#### Exercise:
Return every line of source text in the records below with no changes, omitting the pictures from your answer.

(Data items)
════════

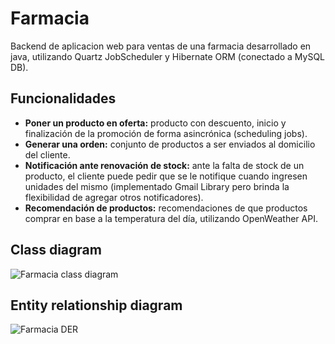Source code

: # Farmacia
Backend de aplicacion web para ventas de una farmacia desarrollado en java, utilizando Quartz JobScheduler y Hibernate ORM (conectado a MySQL DB).

## Funcionalidades
* **Poner un producto en oferta:** producto con descuento, inicio y finalización de la promoción de forma asincrónica (scheduling jobs).
* **Generar una orden:** conjunto de productos a ser enviados al domicilio del cliente.
* **Notificación ante renovación de stock:** ante la falta de stock de un producto, el cliente puede pedir que se le notifique cuando ingresen unidades del mismo (implementado Gmail Library pero brinda la flexibilidad de agregar otros notificadores).
* **Recomendación de productos:** recomendaciones de que productos comprar en base a la temperatura del día, utilizando OpenWeather API.

## Class diagram
![Farmacia class diagram](https://i.imgur.com/ADbs7Hx.jpg)
## Entity relationship diagram
![Farmacia DER](https://i.imgur.com/TfvuUvc.jpg)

════════

#### Worked solution:
Source code

: # Farmacia
Backend de aplicacion web para ventas de una farmacia desarrollado en java, utilizando Quartz JobScheduler y Hibernate ORM (conectado a MySQL DB).

## Funcionalidades
* **Poner un producto en oferta:** producto con descuento, inicio y finalización de la promoción de forma asincrónica (scheduling jobs).
* **Generar una orden:** conjunto de productos a ser enviados al domicilio del cliente.
* **Notificación ante renovación de stock:** ante la falta de stock de un producto, el cliente puede pedir que se le notifique cuando ingresen unidades del mismo (implementado Gmail Library pero brinda la flexibilidad de agregar otros notificadores).
* **Recomendación de productos:** recomendaciones de que productos comprar en base a la temperatura del día, utilizando OpenWeather API.

## Class diagram
![Farmacia class diagram](https://i.imgur.com/ADbs7Hx.jpg)
## Entity relationship diagram
![Farmacia DER](https://i.imgur.com/TfvuUvc.jpg)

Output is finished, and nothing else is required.